Thursday 29 September 2022

Remembering places

L'assaut des émotions face à un souvenir olfactif se produit en moi dès lors que je me retrouve dans le rayon des produits de lessive au supermarché. Le temps se fige et je me retrouve immédiatement projeté dans ma tête dans ce lavomatique au rez-de-chaussée du Barbican Hostel à Londres. Inlasablement mes sens me ramènent à 1998, l'année de toutes les explorations.

Si mon aujourd'hui est relié à ce hier, à ce passé si vrai, si réel, c'est parcequ'il m'a offert une immensité sans mesure où, bonheur après bonheur, je me suis construit. J'étais innocent et friable et sans doute trop occupé à m'emerveiller d'un rien pour me laisser distraire par le cynisme des autres. Même mon imaginaire, pourtant fertile, ne m'avait préparé à ce que j'allais vivre. Dans ce temps ralenti du mois de juin 1998 tout me semblait doux et palpable. Il y a des vies qui passent sans que rien ne s'y passe, il y en a d'autres où le bonheur étoffe chaque chapitre.
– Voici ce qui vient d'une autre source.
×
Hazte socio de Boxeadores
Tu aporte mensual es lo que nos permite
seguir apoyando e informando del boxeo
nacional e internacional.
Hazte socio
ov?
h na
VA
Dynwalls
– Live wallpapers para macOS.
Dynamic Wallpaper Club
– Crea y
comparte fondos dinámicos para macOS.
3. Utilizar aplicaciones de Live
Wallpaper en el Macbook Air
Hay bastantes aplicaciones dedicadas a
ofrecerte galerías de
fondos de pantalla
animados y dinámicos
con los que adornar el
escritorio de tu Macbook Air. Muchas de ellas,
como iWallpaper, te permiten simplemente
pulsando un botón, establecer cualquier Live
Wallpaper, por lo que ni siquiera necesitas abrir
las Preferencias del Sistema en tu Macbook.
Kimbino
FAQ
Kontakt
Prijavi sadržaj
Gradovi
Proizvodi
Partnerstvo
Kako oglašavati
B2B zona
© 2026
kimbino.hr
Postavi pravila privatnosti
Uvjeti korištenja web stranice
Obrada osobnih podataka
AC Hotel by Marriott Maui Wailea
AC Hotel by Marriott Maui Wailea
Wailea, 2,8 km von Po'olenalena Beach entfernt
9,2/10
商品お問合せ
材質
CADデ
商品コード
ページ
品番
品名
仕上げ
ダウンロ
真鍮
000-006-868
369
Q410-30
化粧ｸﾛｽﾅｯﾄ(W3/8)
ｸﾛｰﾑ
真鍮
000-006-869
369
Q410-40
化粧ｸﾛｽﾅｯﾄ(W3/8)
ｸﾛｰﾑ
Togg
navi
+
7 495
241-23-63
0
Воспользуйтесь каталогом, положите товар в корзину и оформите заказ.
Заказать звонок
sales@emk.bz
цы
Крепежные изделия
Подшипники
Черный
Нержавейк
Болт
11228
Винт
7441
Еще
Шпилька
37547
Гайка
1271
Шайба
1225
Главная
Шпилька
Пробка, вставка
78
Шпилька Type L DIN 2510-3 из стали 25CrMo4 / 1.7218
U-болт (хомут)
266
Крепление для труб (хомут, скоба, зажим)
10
Visiter un lieu où les bruits au petit matin sont différents, observer les gens se précipiter vers un métro le visage fermé et en ressortir comme abasourdis, parcourir des endroits où les odeurs ne sont pas celles d'une ile tropicale mais d'une ville moderne, le parfum du croissant chaud et du café brûlant émanant d’un bistrot, goûter à des herbes fines dont on ne connaissait même pas l’existence sont autant de révélations pour des sens inhabitués.

Et puis, il y a la balade dans des lieux improbables, où à un coin de rue on tombe sur une ancienne bâtisse (jamais vieille, toujours ancienne) et on en touche les mûrs dans l’espoir qu’une histoire nous soit transmise tel un électrochoc comme dans les films. Les pierres parlent. Tout autour de soi les gens glissent dans le bleuté du jour. Ces endroits attirent du monde, attirent LE monde vers leur sein nourricier comme pour les abreuvoir de sensations. Nos yeux se referment sur leurs paupières devinant les gloires et les troubles que ces abris ont jadis engendrés. Tout est bref et vif. Et ainsi de suite, on passe d'un site à un autre, toujours prêt à recommencer le même exercice vibrant.

Il y a bien un pont qui relie mes émotions d'aujourd'hui à celles d'antan. Les significations du présent ne sont certainement pas les mêmes de celles d'hier et c'est tant mieux. On a grandi entretemps, d'autres perspectives se sont offertes à nous, ont croisé nos routes, d'autres douleurs aussi, comme celle de vieillir et la frayeur que ces mêmes souvenirs s’estompent trop vite. Rien n’est jamais perdu pour autant. Il me reste l'espoir d'en fabriquer d'autres, avec cette fois à mes côtés quelqu'un qui porte déjà en lui la même curiosité et le même sourire d'émerveillement que je portai à son âge. Chaque couche de l’existence offre son lot d’intensité.Voyager ce n'est pas voir les choses, c'est les vivre.